Top of Given data
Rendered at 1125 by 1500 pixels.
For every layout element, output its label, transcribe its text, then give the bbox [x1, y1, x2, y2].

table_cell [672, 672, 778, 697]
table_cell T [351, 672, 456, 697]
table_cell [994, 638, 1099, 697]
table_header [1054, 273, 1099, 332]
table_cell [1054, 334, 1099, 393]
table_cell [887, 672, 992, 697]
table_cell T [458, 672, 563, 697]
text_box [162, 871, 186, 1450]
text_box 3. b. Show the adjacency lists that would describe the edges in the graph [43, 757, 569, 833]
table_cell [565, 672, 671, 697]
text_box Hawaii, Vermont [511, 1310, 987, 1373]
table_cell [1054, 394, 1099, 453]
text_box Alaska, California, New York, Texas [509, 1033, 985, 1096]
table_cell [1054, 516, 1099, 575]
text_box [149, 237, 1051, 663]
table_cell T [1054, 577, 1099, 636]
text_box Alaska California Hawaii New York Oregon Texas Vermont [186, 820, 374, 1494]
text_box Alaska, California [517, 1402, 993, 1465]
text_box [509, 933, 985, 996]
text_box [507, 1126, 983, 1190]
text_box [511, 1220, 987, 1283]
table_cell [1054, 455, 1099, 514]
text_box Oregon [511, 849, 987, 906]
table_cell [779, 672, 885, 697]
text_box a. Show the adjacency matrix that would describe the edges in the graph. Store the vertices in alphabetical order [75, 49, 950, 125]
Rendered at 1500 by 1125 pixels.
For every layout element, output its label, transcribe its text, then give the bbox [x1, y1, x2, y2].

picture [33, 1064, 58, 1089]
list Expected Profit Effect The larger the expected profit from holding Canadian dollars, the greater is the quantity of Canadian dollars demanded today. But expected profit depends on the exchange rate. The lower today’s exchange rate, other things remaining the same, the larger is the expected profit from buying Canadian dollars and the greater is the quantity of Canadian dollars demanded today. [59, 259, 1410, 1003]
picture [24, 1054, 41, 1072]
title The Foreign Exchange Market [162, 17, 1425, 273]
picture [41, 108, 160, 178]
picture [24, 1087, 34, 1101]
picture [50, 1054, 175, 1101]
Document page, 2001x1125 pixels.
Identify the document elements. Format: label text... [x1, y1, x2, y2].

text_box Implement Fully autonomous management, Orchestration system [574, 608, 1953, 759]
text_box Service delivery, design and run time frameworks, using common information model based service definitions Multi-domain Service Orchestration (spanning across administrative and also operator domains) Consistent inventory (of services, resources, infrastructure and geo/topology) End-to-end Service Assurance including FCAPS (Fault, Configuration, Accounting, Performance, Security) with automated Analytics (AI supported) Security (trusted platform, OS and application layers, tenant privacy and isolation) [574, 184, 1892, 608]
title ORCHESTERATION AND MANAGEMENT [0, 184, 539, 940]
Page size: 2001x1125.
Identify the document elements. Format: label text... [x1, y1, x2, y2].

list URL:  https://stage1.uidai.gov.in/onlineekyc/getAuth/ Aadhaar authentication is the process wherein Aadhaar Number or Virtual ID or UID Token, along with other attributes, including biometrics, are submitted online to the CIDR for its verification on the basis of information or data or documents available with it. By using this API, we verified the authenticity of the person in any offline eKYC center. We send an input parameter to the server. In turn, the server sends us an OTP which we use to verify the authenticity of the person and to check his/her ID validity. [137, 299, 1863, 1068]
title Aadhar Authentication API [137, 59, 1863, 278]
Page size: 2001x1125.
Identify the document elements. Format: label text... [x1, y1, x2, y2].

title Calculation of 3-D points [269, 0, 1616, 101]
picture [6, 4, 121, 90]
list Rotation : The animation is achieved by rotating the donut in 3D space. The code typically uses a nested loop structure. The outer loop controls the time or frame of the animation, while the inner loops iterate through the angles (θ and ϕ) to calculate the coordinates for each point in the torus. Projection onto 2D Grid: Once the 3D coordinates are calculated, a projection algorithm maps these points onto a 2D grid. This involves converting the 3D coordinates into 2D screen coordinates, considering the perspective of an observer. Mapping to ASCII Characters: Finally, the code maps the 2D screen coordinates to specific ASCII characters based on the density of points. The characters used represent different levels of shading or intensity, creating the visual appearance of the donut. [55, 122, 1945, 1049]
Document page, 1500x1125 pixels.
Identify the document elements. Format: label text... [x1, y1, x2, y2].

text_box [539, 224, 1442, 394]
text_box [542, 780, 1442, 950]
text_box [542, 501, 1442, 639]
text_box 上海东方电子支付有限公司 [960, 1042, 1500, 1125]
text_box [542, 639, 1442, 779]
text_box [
Bottom of Given data
Assigned task: List each line of the entries that holds the string "Rendered".

Reply to the exercise:
Rendered at 1125 by 1500 pixels.
Rendered at 1500 by 1125 pixels.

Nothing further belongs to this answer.